FRANCAVILLA. E' salito sul tetto del palazzo comunale di Francavilla, ha appeso uno striscione con su scritto "Voglio il mio stipendio" e da lì ha protestato per oltre un'ora, in solitaria, chiedendo...
FRANCAVILLA. E' salito sul tetto del palazzo comunale di Francavilla, ha appeso uno striscione con su scritto "Voglio il mio stipendio" e da lì ha protestato per oltre un'ora, in solitaria, chiedendo quello che a suo dire gli è dovuto. Poi, l'intervento di carabinieri, vigili del fuoco e 118 è servito per farlo desistere, scongiurando il peggio. Protagonista della vicenda, non nuova da queste parti, è un operaio di San Severo, a lungo alle dipendenze della ditta che fa capo ai fratelli De Francesco, quella che ha curato e continua a curare l'opera di ristrutturazione del palazzo municipale. Vuole il pagamento dello stipendio del mese di agosto 2018, una cifra che si aggirerebbe intorno ai 1600 euro.

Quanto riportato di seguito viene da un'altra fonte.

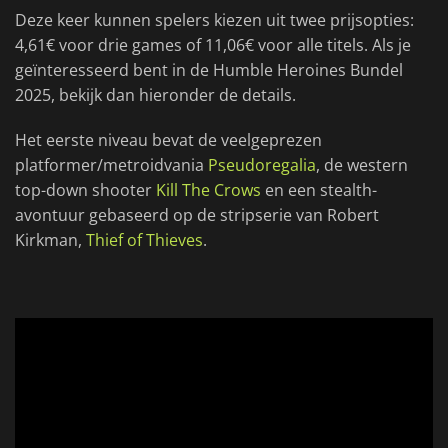
Deze keer kunnen spelers kiezen uit twee prijsopties:
4,61€ voor drie games of 11,06€ voor alle titels. Als je
geïnteresseerd bent in de Humble Heroines Bundel
2025, bekijk dan hieronder de details.
Het eerste niveau bevat de veelgeprezen
platformer/metroidvania
Pseudoregalia
, de western
top-down shooter
Kill The Crows
en een stealth-
avontuur gebaseerd op de stripserie van Robert
Kirkman,
Thief of Thieves
.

«Da oltre un anno combatto contro i titolari, senza riuscire ad avere quello che mi spetta», dice una volta sceso dal tetto a giustificazione del suo gesto.
«Durante tutti questi mesi più volte ho richiesto il versamento, ma come risposta ho ricevuto un sacco di promesse e nessun riscontro. Mi dicono di stare tranquillo che la prossima settimana mi pagano, ma questa prossima settimana non è mai arrivata». Il lavoratore ha anche mostrato i tabulati telefonici ai carabinieri, per far vedere quante volte ha provato a contattare il suo ex datore di lavoro invano. E ci ha riprovato anche in loro presenza, senza riuscirci. «Ci sono tanti ex colleghi che hanno il mio stesso problema. Proveremo con un decreto ingiuntivo». Già in passato altri lavoratori, sempre della stessa ditta, avevano dato vita a proteste analoghe. L'ultimo, poco più di un anno fa. Anche in quella circostanza il peggio era stato evitato. (a.d.s.)